Une autre raison de s’intéresser à l’intelligence artificielle est que les attaquants exploitent d’ores et déjà ses capacités. Les exemples les plus médiatiques sont ceux liés aux deepfakes, générés par les récents algorithmes de réseaux antagonistes génératifs, ces enregistrements audiovisuels permettant de faire dire n’importe quoi à une personne, à partir d’enregistrements précédents – technique qu’aurait pu utiliser l’escroc qui s’est fait passer pour le ministre des Armées en 2015. Et donc l’inquiétude qui s’ensuit concerne la possibilité de contourner les systèmes de contrôle d’accès biométriques. Un éditeur de sécurité s’est essayé en juin 2019 à imaginer plusieurs utilisations de l’intelligence artificielle par les cyberdélinquants : des vers informatiques avec une fonctionnalité d’évasion des algorithmes de détection en faisant varier leur forme ou leur comportement sur le réseau, ou des virus pouvant tromper les moteurs antivirus qui reposent sur un apprentissage automatique (machine learning) en leur apprenant à ignorer certains fichiers malveillants. Des chercheurs ont ainsi présenté DeepLocker à la conférence Blackhat 2018, un démonstrateur reposant sur des technologies d’intelligence artificielle capable d’échapper aux techniques de détection et de ne se déclencher que dans un système cible bien précis.

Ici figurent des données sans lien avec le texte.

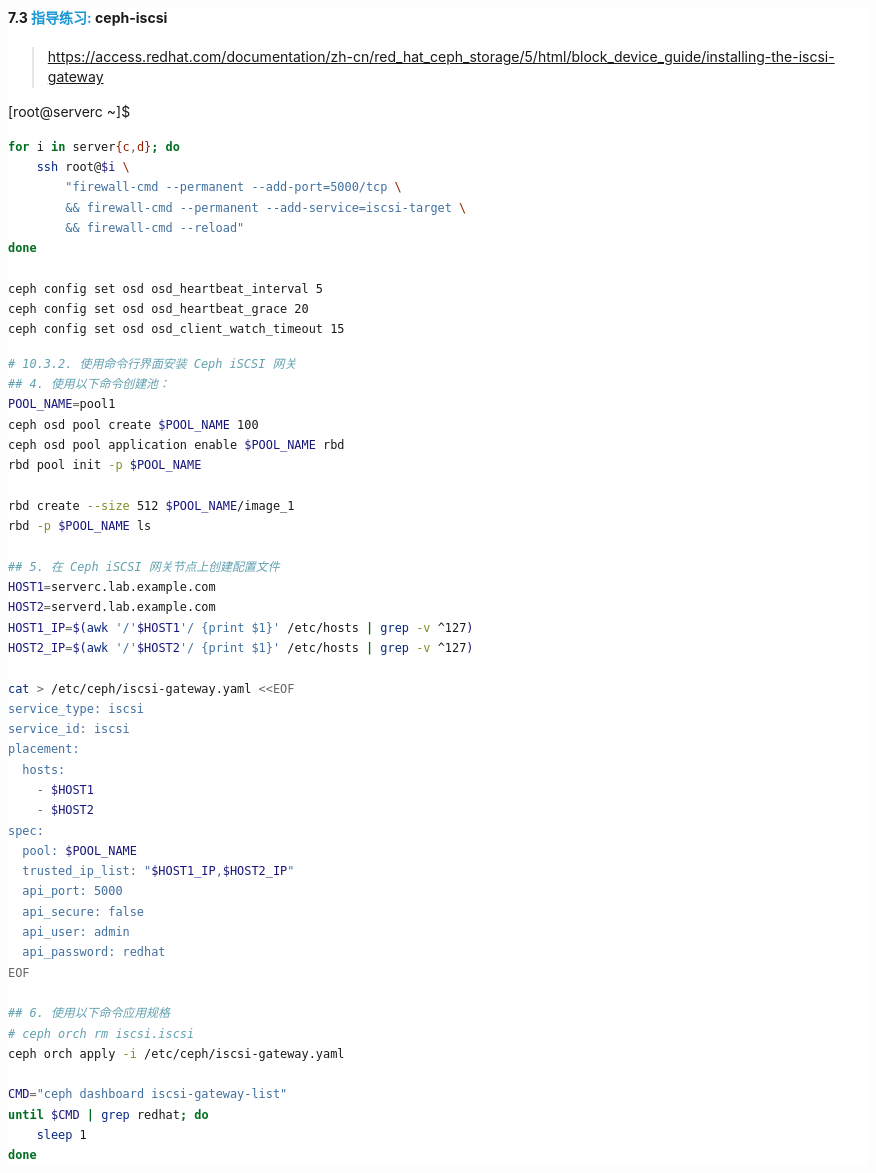 #### 7.3 <strong style='color: #1A97D5'>指导练习: </strong>ceph-iscsi

> https://access.redhat.com/documentation/zh-cn/red_hat_ceph_storage/5/html/block_device_guide/installing-the-iscsi-gateway

<span alt="modern">[root@serverc ~]$</span>

```bash
for i in server{c,d}; do
	ssh root@$i \
		"firewall-cmd --permanent --add-port=5000/tcp \
		&& firewall-cmd --permanent --add-service=iscsi-target \
		&& firewall-cmd --reload"
done

ceph config set osd osd_heartbeat_interval 5
ceph config set osd osd_heartbeat_grace 20
ceph config set osd osd_client_watch_timeout 15

```

```bash
# 10.3.2. 使用命令行界面安装 Ceph iSCSI 网关
## 4. 使用以下命令创建池：
POOL_NAME=pool1
ceph osd pool create $POOL_NAME 100
ceph osd pool application enable $POOL_NAME rbd
rbd pool init -p $POOL_NAME

rbd create --size 512 $POOL_NAME/image_1
rbd -p $POOL_NAME ls

## 5. 在 Ceph iSCSI 网关节点上创建配置文件
HOST1=serverc.lab.example.com
HOST2=serverd.lab.example.com
HOST1_IP=$(awk '/'$HOST1'/ {print $1}' /etc/hosts | grep -v ^127)
HOST2_IP=$(awk '/'$HOST2'/ {print $1}' /etc/hosts | grep -v ^127)

cat > /etc/ceph/iscsi-gateway.yaml <<EOF
service_type: iscsi
service_id: iscsi
placement:
  hosts:
    - $HOST1
    - $HOST2
spec:
  pool: $POOL_NAME
  trusted_ip_list: "$HOST1_IP,$HOST2_IP"
  api_port: 5000
  api_secure: false
  api_user: admin
  api_password: redhat
EOF

## 6. 使用以下命令应用规格
# ceph orch rm iscsi.iscsi
ceph orch apply -i /etc/ceph/iscsi-gateway.yaml

CMD="ceph dashboard iscsi-gateway-list"
until $CMD | grep redhat; do
	sleep 1
done

```
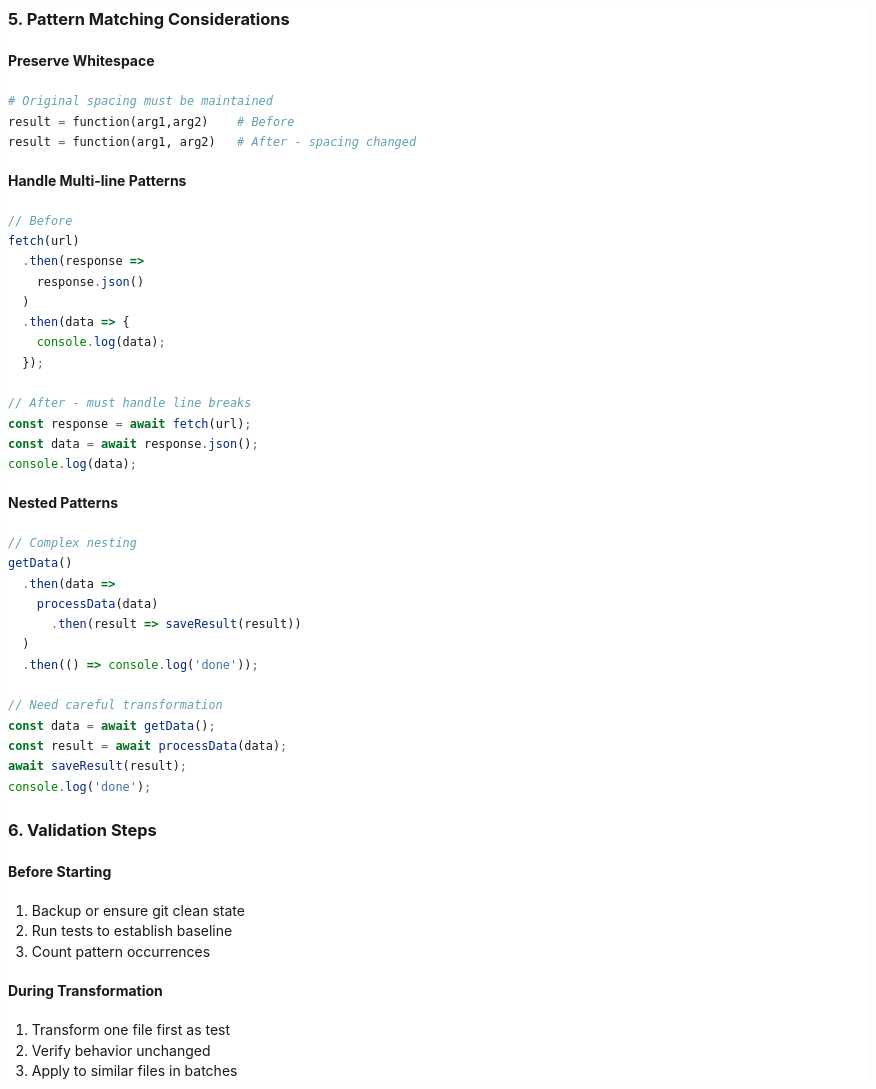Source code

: ### 5. Pattern Matching Considerations

#### Preserve Whitespace
```python
# Original spacing must be maintained
result = function(arg1,arg2)    # Before
result = function(arg1, arg2)   # After - spacing changed
```

#### Handle Multi-line Patterns
```javascript
// Before
fetch(url)
  .then(response =>
    response.json()
  )
  .then(data => {
    console.log(data);
  });

// After - must handle line breaks
const response = await fetch(url);
const data = await response.json();
console.log(data);
```

#### Nested Patterns
```javascript
// Complex nesting
getData()
  .then(data =>
    processData(data)
      .then(result => saveResult(result))
  )
  .then(() => console.log('done'));

// Need careful transformation
const data = await getData();
const result = await processData(data);
await saveResult(result);
console.log('done');
```

### 6. Validation Steps

#### Before Starting
1. Backup or ensure git clean state
2. Run tests to establish baseline
3. Count pattern occurrences

#### During Transformation
1. Transform one file first as test
2. Verify behavior unchanged
3. Apply to similar files in batches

Mais les risques liés à l’intelligence artificielle sont encore plus immédiats pour ceux qui souhaitent en déployer dans leurs projets. Ainsi, de nombreuses études ont montré des biais liés aux algorithmes eux-mêmes ou aux jeux de données utilisés pour l’apprentissage ; c’est évidemment un risque important lorsque l’IA remplit une fonction de sécurité. Les recherches récentes portent justement sur des méthodes permettant de détecter ces biais ou de les minimiser.
“Les exemples les plus médiatiques sont ceux
liés aux deepfakes.”
Définir une stratégie collective de lutte
Pour finir, le point clé de l’intelligence artificielle par apprentissage est la qualité de la donnée. Que le projet d’IA développé au sein de l’organisation relève de la cybersécurité ou d’autres applications, il convient d’avoir une véritable stratégie pour sécuriser les données collectées : de la collecte au stockage, il faut s’assurer à la fois de la qualité et de l’exhaustivité des données (pour éviter les biais et garantir la qualité de l’apprentissage), mais aussi de l’intégrité de ces données pour éviter qu’elles ne soient elles-mêmes manipulées par un attaquant pour organiser une cyberattaque ultérieurement (ou le détournement de l’application de l’IA quelle qu’elle soit). Le rapport Villani sur l’intelligence artificielle « Donner un sens à l’intelligence artificielle » consacre un focus sur les questions de défense et de sécurité, recommandant une prise en compte par la recherche souveraine et les moyens de l’État. Plus généralement, on ne peut que recommander que l’écosystème français et européen se saisisse pleinement des questions liées à l’intelligence artificielle en cybersécurité ; il en va de l’avenir de notre sécurité numérique. Et bien évidemment tous les chefs de projet numérique et les RSSI qui les appuient doivent comprendre les risques nouveaux liés à l’intelligence artificielle, tout en s’appropriant rapidement ces outils pour les opportunités nouvelles qu’ils promettent dans la sécurisation des systèmes.